The minimal element (according to the unsigned order on KEY.to_int) if non empty.

  • raises Not_found
val unsigned_max_elt : t -> elt

The maximal element (according to the unsigned order on KEY.to_int) if non empty.

  • raises Not_found
val pop_unsigned_minimum : t -> (elt * t) option

pop_unsigned_minimum s is Some (elt, s') where elt = unsigned_min_elt s and s' = remove elt s if s is non empty. Uses the unsigned order on KEY.to_int.

val pop_unsigned_maximum : t -> (elt * t) option

pop_unsigned_maximum s is Some (elt, s') where elt = unsigned_max_elt s and s' = remove elt s if s is non empty. Uses the unsigned order on KEY.to_int.

Iterators

val iter : (elt -> unit) -> t -> unit

iter f set calls f on all elements of set, in the unsigned order of KEY.to_int.

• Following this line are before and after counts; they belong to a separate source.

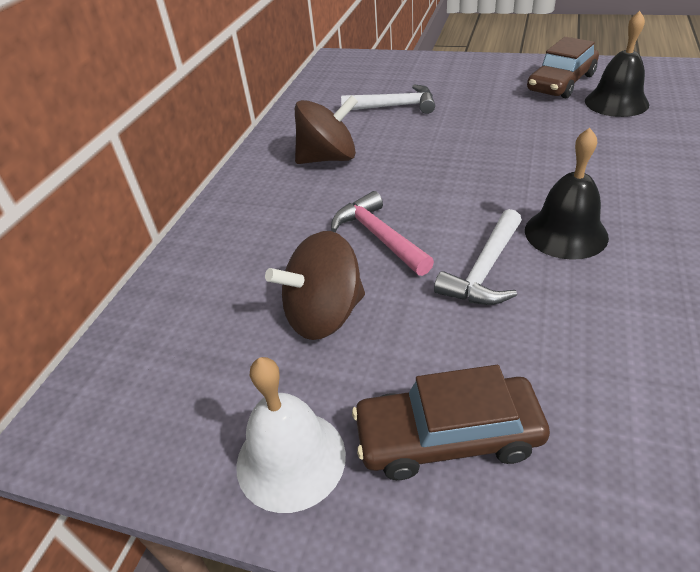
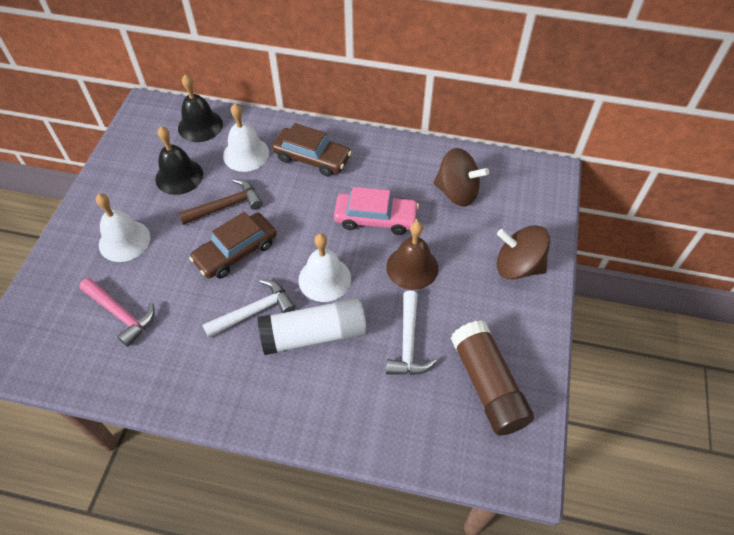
brown bell: 0 -> 1
brown glue stick: 0 -> 1
brown hammer: 0 -> 1
pink car: 0 -> 1
white bell: 1 -> 3
white glue stick: 0 -> 1

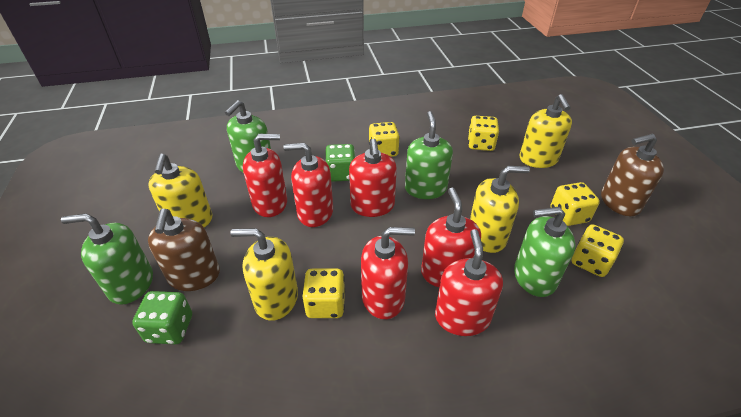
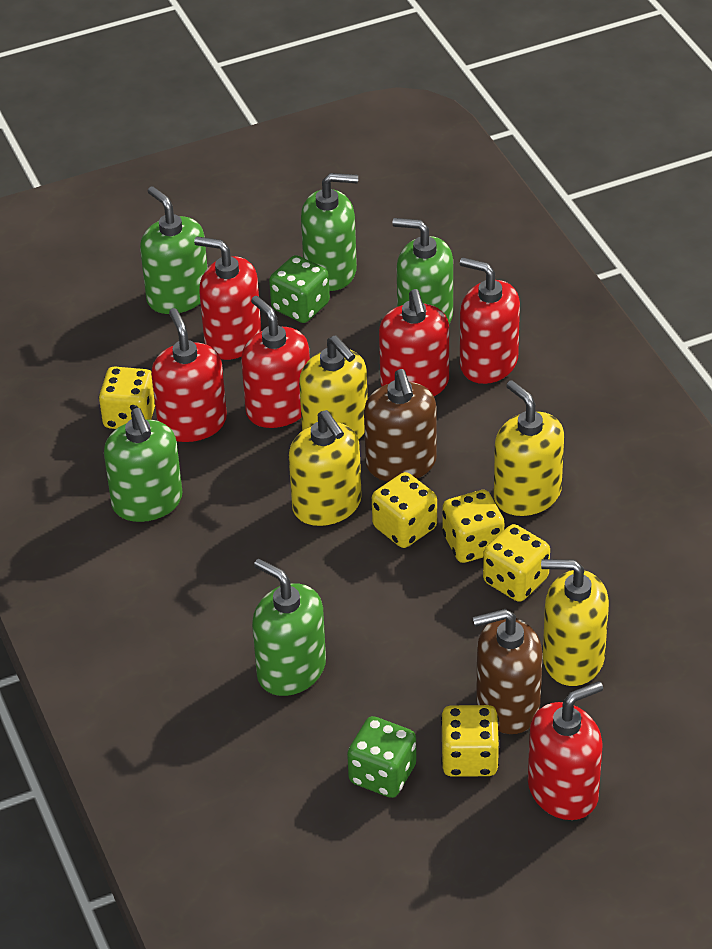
green soap dispenser: 4 -> 5

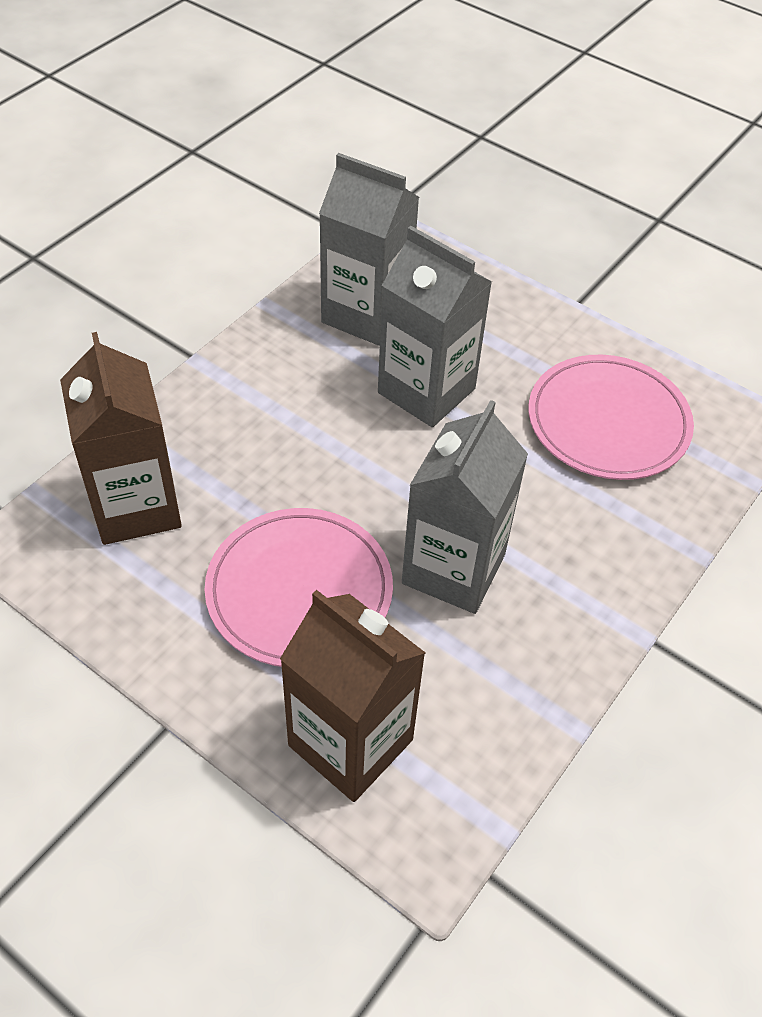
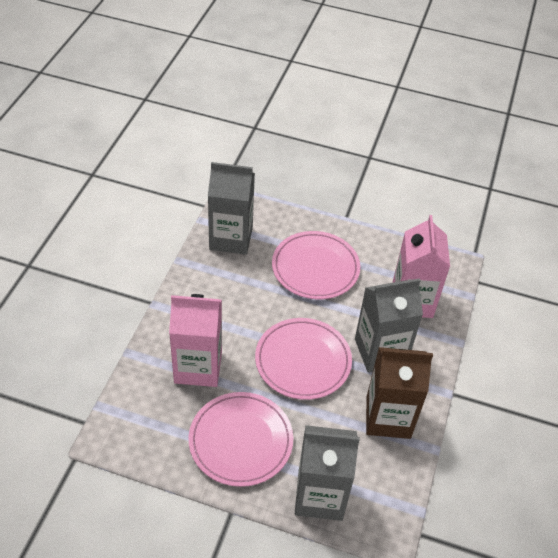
brown carton: 2 -> 1
pink carton: 0 -> 2
pink plate: 2 -> 3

val filter : (elt -> bool) -> t -> t

filter f set is the subset of set that only contains the elements that satisfy f. f is called in the unsigned order of KEY.to_int.

val for_all : (elt -> bool) -> t -> bool

for_all f set is true if f is true on all elements of set. Short-circuits on first false. f is called in the unsigned order of KEY.to_int.

val fold : (elt -> 'acc -> 'acc) -> t -> 'acc -> 'acc

fold f set acc returns f elt_n (... (f elt_1 acc) ...), where elt_1, ..., elt_n are the elements of set, in increasing unsigned order of KEY.to_int

val split : elt -> t -> t * bool * t

split elt set returns s_lt, present, s_gt where s_lt contains all elements of set smaller than elt, s_gt all those greater than elt, and present is true if elt is in set. Uses the unsigned order on KEY.to_int.

val pretty : ?pp_sep:(Stdlib.Format.formatter -> unit -> unit) -> (Stdlib.Format.formatter -> elt -> unit) -> Stdlib.Format.formatter -> t -> unit

Pretty prints the set, pp_sep is called once between each element, it defaults to Format.pp_print_cut

Functions on pairs of sets

val union : t -> t -> t

union a b is the set union of a and b, i.e. the set containing all elements that are either in a or b.

val inter : t -> t -> t

inter a b is the set intersection of a and b, i.e. the set containing all elements that are in both a or b.

val disjoint : t -> t -> bool

disjoint a b is true if a and b have no elements in common.

val subset : t -> t -> bool

subset a b is true if all elements of a are also in b.

val diff : t -> t -> t

diff s1 s2 is the set of all elements of s1 that aren't in s2.

  • since 0.11.0

Conversion functions

val to_seq : t -> elt Stdlib.Seq.t

to_seq st iterates the whole set, in increasing unsigned order of KEY.to_int

val to_rev_seq : t -> elt Stdlib.Seq.t

to_rev_seq st iterates the whole set, in decreasing unsigned order of KEY.to_int

val add_seq : elt Stdlib.Seq.t -> t -> t

add_seq s st adds all elements of the sequence s to st in order.

val of_seq : elt Stdlib.Seq.t -> t

of_seq s creates a new set from the elements of s.

val of_list : elt list -> t

of_list l creates a new set from the elements of l.

val to_list : t -> elt list

to_list s returns the elements of s as a list, in increasing unsigned order of KEY.to_int

Hash-consing specific operations

val to_int : t -> int

Returns the hash-consed id of the map. Unlike NODE_WITH_ID.to_int, hash-consing ensures that maps which contain the same keys (compared by KEY.to_int) and values (compared by HASHED_VALUE.polyeq) will always be physically equal and have the same identifier.

Note that when using physical equality as HASHED_VALUE.polyeq, some maps of different types a t and b t may be given the same identifier. See the end of the documentation of HASHED_VALUE.polyeq for details.

val equal : t -> t -> bool

Constant time equality using the hash-consed nodes identifiers. This is equivalent to physical equality. Two nodes are equal if their trees contain the same bindings, where keys are compared by KEY.to_int and values are compared by HASHED_VALUE.polyeq.

val compare : t -> t -> int

Constant time comparison using the hash-consed node identifiers. This order is fully arbitrary, but it is total and can be used to sort nodes. It is based on node ids which depend on the order in which the nodes where created (older nodes having smaller ids).

One useful property of this order is that child nodes will always have a smaller identifier than their parents.